Base = declarative_base(engine)
metadata = Base.metadata

class Game(Base):
    __tablename__ = 'games'
    id = Column(Integer, primary_key=True)
    week = Column(Integer, nullable=False)
    visitor = Column(String(80))
    visit_score = Column(Integer, nullable=False)
    home = Column(String(80))
    home_score = Column(Integer, nullable=False)

Session = sessionmaker(bind=engine)
session = Session()
res = session.query(Game).order_by(Game.week).order_by(Game.home)

tptr = {}
for g in res:
#    print("{0:d} {1:s} {2:d} {3:s} {4:d}".format( g.week, g.home, g.home_score, g.visitor, g.visit_score ))
    if g.home not in tptr:
        tptr[g.home] = {}
        tptr[g.home]['games_played'] = 1
        tptr[g.home]['point_spread'] = g.home_score - g.visit_score
        tptr[g.home]['played'] = [ g.visitor ]
        tptr[g.visitor] = {}
        tptr[g.visitor]['games_played'] = 1
        tptr[g.visitor]['point_spread'] = g.visit_score - g.home_score
        tptr[g.visitor]['played'] = [ g.home ]

    else:
        tptr[g.home]['games_played'] += 1
        tptr[g.home]['point_spread'] += (g.home_score - g.visit_score)
        tptr[g.home]['played'] += [ g.visitor ]
        tptr[g.visitor]['games_played'] += 1
        tptr[g.visitor]['point_spread'] += ( g.visit_score - g.home_score )
        tptr[g.visitor]['played'] += [ g.home ]

simple_ranking( tptr )
for k in tptr:
    print("{0:10s} {1:6.2f} {2:6.2f} {3:6.2f}".format( k, tptr[k]['srs'],tptr[k]['mov'], tptr[k]['sos']))

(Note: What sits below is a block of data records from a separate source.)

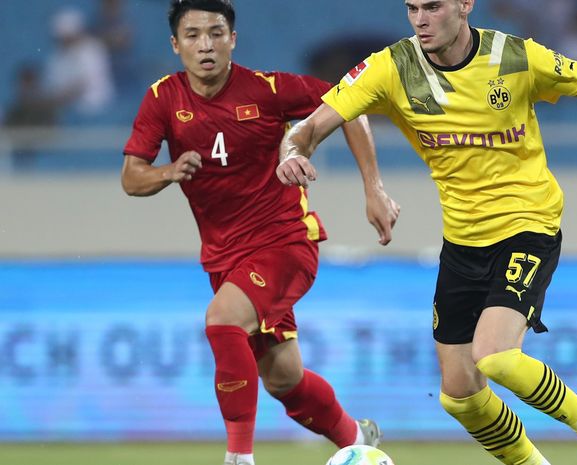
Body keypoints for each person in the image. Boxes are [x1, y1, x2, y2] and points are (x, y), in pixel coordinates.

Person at [277, 1, 577, 465]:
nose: (420, 18)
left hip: (528, 224)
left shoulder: (516, 58)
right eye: (412, 7)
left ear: (464, 5)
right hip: (462, 239)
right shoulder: (390, 67)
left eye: (433, 7)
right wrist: (291, 154)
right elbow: (310, 128)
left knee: (495, 356)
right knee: (458, 396)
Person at [120, 2, 399, 465]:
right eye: (192, 35)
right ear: (175, 44)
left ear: (234, 39)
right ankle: (357, 436)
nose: (205, 44)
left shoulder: (268, 89)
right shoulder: (162, 99)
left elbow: (351, 101)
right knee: (283, 379)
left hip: (285, 242)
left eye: (216, 32)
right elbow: (132, 177)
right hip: (225, 258)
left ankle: (238, 458)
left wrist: (374, 188)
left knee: (222, 320)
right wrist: (168, 172)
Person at [45, 7, 115, 116]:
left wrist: (58, 98)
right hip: (71, 113)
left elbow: (82, 85)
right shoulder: (56, 57)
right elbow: (52, 86)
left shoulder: (93, 49)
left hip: (97, 109)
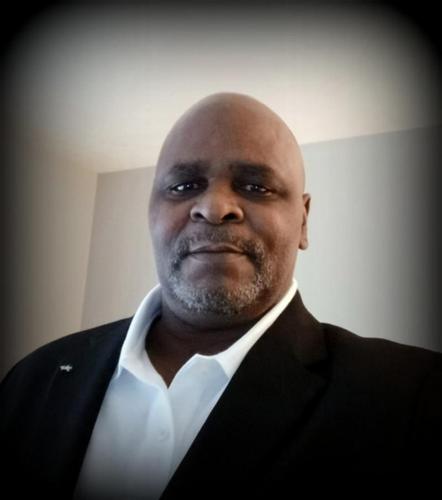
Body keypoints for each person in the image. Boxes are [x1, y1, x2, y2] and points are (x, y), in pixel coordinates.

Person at [1, 93, 441, 499]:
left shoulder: (415, 397)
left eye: (255, 186)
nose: (213, 208)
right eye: (183, 186)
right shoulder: (31, 381)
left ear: (303, 221)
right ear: (151, 212)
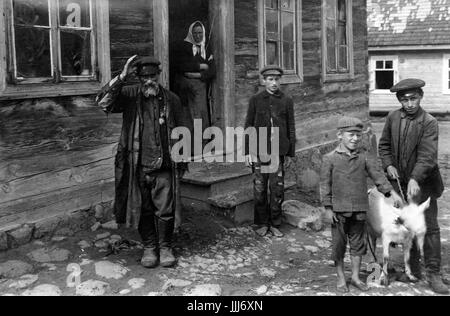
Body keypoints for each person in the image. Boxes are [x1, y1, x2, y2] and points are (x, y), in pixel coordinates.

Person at [95, 56, 193, 269]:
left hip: (165, 166)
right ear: (138, 78)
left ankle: (165, 247)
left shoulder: (171, 99)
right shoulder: (130, 96)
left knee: (165, 209)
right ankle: (149, 246)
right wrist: (122, 77)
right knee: (144, 208)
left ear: (158, 75)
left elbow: (185, 130)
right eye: (144, 77)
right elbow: (102, 101)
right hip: (138, 165)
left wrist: (183, 160)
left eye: (152, 76)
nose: (149, 80)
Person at [378, 78, 449, 294]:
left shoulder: (429, 122)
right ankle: (414, 269)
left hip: (424, 183)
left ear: (421, 97)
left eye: (414, 99)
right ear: (400, 100)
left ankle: (434, 274)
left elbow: (427, 156)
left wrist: (416, 178)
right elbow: (384, 145)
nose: (410, 104)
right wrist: (389, 164)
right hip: (398, 182)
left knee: (429, 227)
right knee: (406, 225)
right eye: (405, 100)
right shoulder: (392, 117)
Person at [320, 117, 403, 293]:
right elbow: (324, 185)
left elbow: (378, 176)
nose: (355, 139)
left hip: (359, 210)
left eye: (358, 135)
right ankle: (342, 279)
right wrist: (327, 208)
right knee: (339, 246)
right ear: (339, 135)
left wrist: (391, 192)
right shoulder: (330, 159)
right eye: (351, 135)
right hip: (338, 212)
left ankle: (356, 277)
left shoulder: (364, 158)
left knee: (358, 246)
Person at [244, 65, 296, 238]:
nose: (274, 83)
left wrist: (289, 153)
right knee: (259, 189)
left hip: (278, 153)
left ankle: (275, 223)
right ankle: (261, 223)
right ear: (264, 81)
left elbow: (291, 128)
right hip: (259, 151)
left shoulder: (287, 100)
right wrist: (248, 152)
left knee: (277, 189)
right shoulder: (256, 100)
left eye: (277, 79)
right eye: (270, 79)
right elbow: (249, 126)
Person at [172, 21, 216, 131]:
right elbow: (181, 66)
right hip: (184, 86)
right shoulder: (184, 46)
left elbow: (213, 70)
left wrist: (197, 74)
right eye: (195, 33)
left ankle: (202, 142)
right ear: (191, 33)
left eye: (200, 33)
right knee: (186, 114)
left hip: (200, 84)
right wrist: (201, 65)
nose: (198, 35)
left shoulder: (206, 48)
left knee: (201, 113)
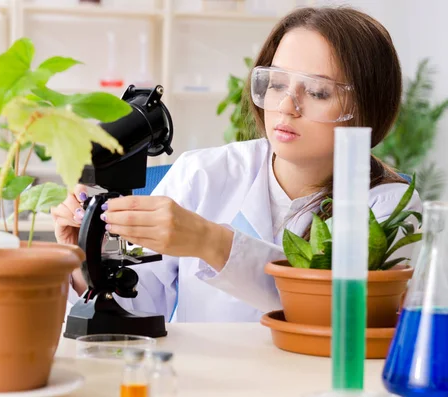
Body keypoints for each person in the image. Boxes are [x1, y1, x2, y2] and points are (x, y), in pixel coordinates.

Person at [51, 6, 423, 322]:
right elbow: (138, 308)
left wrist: (209, 240)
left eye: (317, 91)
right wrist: (87, 262)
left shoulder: (389, 206)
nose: (286, 106)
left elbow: (341, 320)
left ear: (367, 105)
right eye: (276, 83)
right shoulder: (203, 173)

The output was limited to two digits past the decimal and to that two digits past decimal of precision, my results are the same as my Perl code. The routines should look a lot the same. The only real issue is that you have to float one of the numbers when you calculate margin of victory, as the two inputs are integers. Python isn’t as promiscuous in type conversion as Perl is.

Last note. Although we included pprint, at this point we’re not using it. That’s because with the kind of old fashioned debugging skills I have, I use pprint the way a Perl programmer might use Data::Dumper, to look at data structures while developing a program.

Update: the original Doug Drinen post about the Simple Ranking System has a new url. You can now find it here.

Perhaps the most important new thing I note is that Pro Football Reference now has play by play data, and ways to display those data as a CSV format. Creating parsers for the data would be work, but that means that advanced stats are now accessible to the average fan.

In Ubuntu 16.04, PDL::Stats is now a standard Ubuntu package and so the standard PDL installation can be used with my scripts. About the only thing you need to use CPAN for, at this point, is installing Sport::Analytics::SimpleRanking.

At work I use a lot of Python these days. I have not had time to rethink all this into Pythonese. But I’m curious, as the curve fitting tools in Python are better/different than those in Perl.

Football diagrams: Although the Perl module Graphics::Magick isn’t a part of CPAN, graphicsmagick and libgraphics-magick-perl are part of the Ubuntu repositories.